Torre del Greco, il cimitero «ostaggio» dei ladri: boom di furti da tombe e nicchie

Alberto Dortucci,  

Torre del Greco, il cimitero «ostaggio» dei ladri: boom di furti da tombe e nicchie
Il cimitero di Torre del Greco

Torre del Greco. L’emergenza sicurezza al cimitero non riguarda solo i resti mortali misteriosamente «spariti» da loculi e nicchie. Mentre l’amministrazione comunale guidata dal sindaco Giovanni Palomba si prepara a fronteggiare i contenziosi giudiziari promossi dai familiari del «defunti scomparsi» al camposanto, infatti, non si arrestano le denunce per i furti registrati tra i viali dell’eterno riposo.

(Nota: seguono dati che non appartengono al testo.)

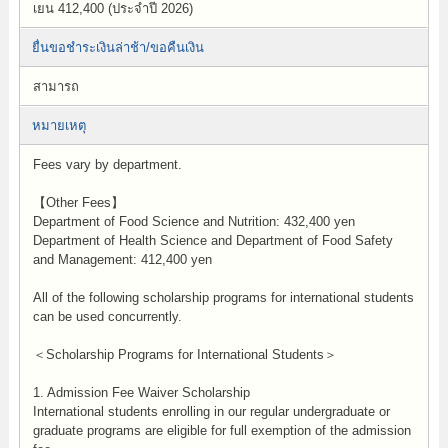
เยน 412,400 (ประจำปี 2026)
ยื่นขอชำระเงินล่าช้า/ขอคืนเงิน
สามารถ
หมายเหตุ
Fees vary by department.
【Other Fees】
Department of Food Science and Nutrition: 432,400 yen
Department of Health Science and Department of Food Safety
and Management: 412,400 yen
All of the following scholarship programs for international students
can be used concurrently.
＜Scholarship Programs for International Students＞
1. Admission Fee Waiver Scholarship
International students enrolling in our regular undergraduate or
graduate programs are eligible for full exemption of the admission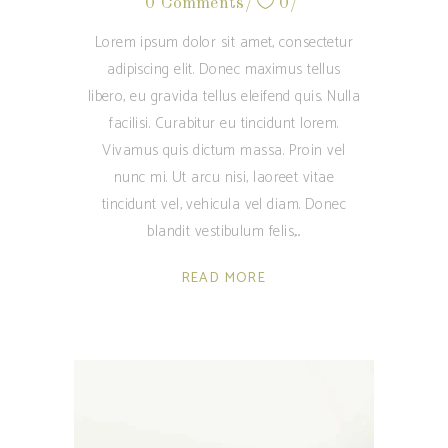
0 Comments
0
Lorem ipsum dolor sit amet, consectetur
adipiscing elit. Donec maximus tellus
libero, eu gravida tellus eleifend quis. Nulla
facilisi. Curabitur eu tincidunt lorem.
Vivamus quis dictum massa. Proin vel
nunc mi. Ut arcu nisi, laoreet vitae
tincidunt vel, vehicula vel diam. Donec
blandit vestibulum felis,
READ MORE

Anzi – a partire dalle metà del mese di marzo, quando scattarono le indagini l’arrivo «fuori orario» di una salma – i raid a tombe e monumenti si sarebbero moltiplicati, facendo sospettare una vera e propria regìa criminale.

Escalation di colpi

A finire al centro delle attenzioni dei ladri del cimitero sono – come storica «tradizione» all’ombra del Vesuvio – i fiori depositati sulle tombe dei defunti, in particolare piante di valore o a lunga fioritura, ideali per essere rivendute o riutilizzate. Ma, ultimamente, i predatori del camposanto si sarebbero concentrati anche sulle lampade votive e sulle relative custodie: refurtiva da poche decine di euro, ma evidentemente di valore per chi aveva voluto lasciare un «ricordo» ai propri cari. Nelle ultime settimane le denunce via social – all’interno dei gruppi Facebook di Torre del Greco – e alla forze dell’ordine, già impegnate in una serie di inchieste su fatti & misfatti al camposanto, sono vertiginosamente aumentate. «I furti ci sono sempre stati, ma ultimamente registriamo una pericolosa escalation di raid – conferma il direttore del cimitero, Pasquale Magliacane -. Abbiamo provveduto a segnalare la circostanza agli uffici competenti per le eventuali denunce del caso».

Il giallo telecamere

Ma a rendere particolarmente «sospetta» l’escalation di raid e complicata la caccia alla banda del cimitero sarebbero i posti scelti dai ladri per mettere a segno i furti. Il camposanto cittadino è coperto da una «robusta» videosorglianza – tutte le telecamere sono regolarmente funzionanti, dopo l’ultima manutenzione ordinaria – ma alcuni campi e compresi nicchiari, vista la vastità dell’area, non sarebbero adeguatamente «protetti» dagli occhi elettronici. E proprio nelle zone sprovviste di telecamere si concentrerebbe la maggioranza dei furti, come se i saccheggiatori delle tombe avessero chiara la «piantina di sicurezza» dei viali dell’eterno riposo e sapessero dove colpire senza correre particolari rischi. Un «dettaglio» su cui si potrebbero concentrare le attenzioni degli investigatori, chiamati a fare piena luce sulla nuova ondata di furti. Nuovo lavoro da sbrigare, dopo il ritrovamento di resti mortali abbandonati in un sacchetto della spese e le indagini già avviate dei carabinieri della caserma Dante Iovino arrivati – le scorse settimane – a effettuare accertamenti sia all’interno del camposanto sia al primo piano di palazzo La Salle, quartier generale dell’ufficio cimitero.